The three friends made their way up the long clay path leading from the beach to the town where all the residents lived and worked. Narrowhaven was still extremely provincial, as isolationist colonies tend to be. The buildings rarely, if ever, rose above two stories, most of the roads weren't paved, and those that were could hardly be called maintained, and things sprung up almost on their own. The houses were comfy and homey, the majority of them colourful with pink roofs and tan walls, plenty of windows and gardens. As has been noted, it is a tropical paradise, the climate warm, the air clear, the whole place safe and secure enough to leave your doors unlocked. The industrial revolutions and the waves of innovation that had followed had overtaken Ardania in the last century and changed the face of it forever, but had mostly passed the islands by with minimal changes. Electric lights, running water, advanced printing and the like had made their way in, but for the most part that was the extent of it.

Twilight was upon them now, the light fading to make way for night. The sky had turned dark purple, and the ocean, reflecting the sky, had also turned into a murky dark blue-violet. The water looked infinitely deeper than it had just an hour or so earlier. Outside, the street lamps cast their warm yellow light on the road, piercing through the darkness at regular intervals, like tiny islands. Making their way up the road, they stopped at Destiny Plaza, meaning to split up and go their separate ways.

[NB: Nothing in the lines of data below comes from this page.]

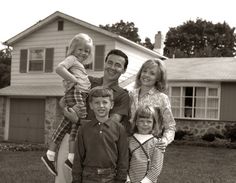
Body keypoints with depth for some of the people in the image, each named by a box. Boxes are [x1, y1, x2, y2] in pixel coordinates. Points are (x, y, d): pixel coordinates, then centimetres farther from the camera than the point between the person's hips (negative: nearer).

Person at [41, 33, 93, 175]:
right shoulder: (72, 58, 3)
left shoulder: (79, 64, 31)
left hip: (80, 95, 10)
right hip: (76, 93, -10)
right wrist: (74, 80, -17)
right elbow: (59, 68, -16)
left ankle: (50, 154, 12)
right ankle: (71, 158, -15)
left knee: (69, 123, 8)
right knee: (80, 122, -15)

The Plaza was a large, paved square. A huge fountain dominates the square, in the middle a small island where a carefully maintained paopu tree sits, a wide ring of water surrounding it. Jets of water are funnelled up around it in arches, and a few fish swam around in the water. From here, Kairi will make her way to the houses at the top of the hill, Riku will head head down a few streets and be home, and Sora will head beyond the outskirts to his own place. And so they lingered, wordlessly trying to avoid the goodbyes.

"Well, good night," Sora said at last, a little awkwardly, after prolonging the inevitable for as long as he could. The feeling he'd had watching the sun set was back again, and in force.

"Night," Riku said as well, shaking his head, and mentally preparing himself for the ordeal of sneaking back into the house without anyone hearing him, or, (hopefully) ever knowing he was missing

Kairi lingered another moment, staring at her friends, particularly Sora, before she turned and walked away herself. And so, they all went their separate ways.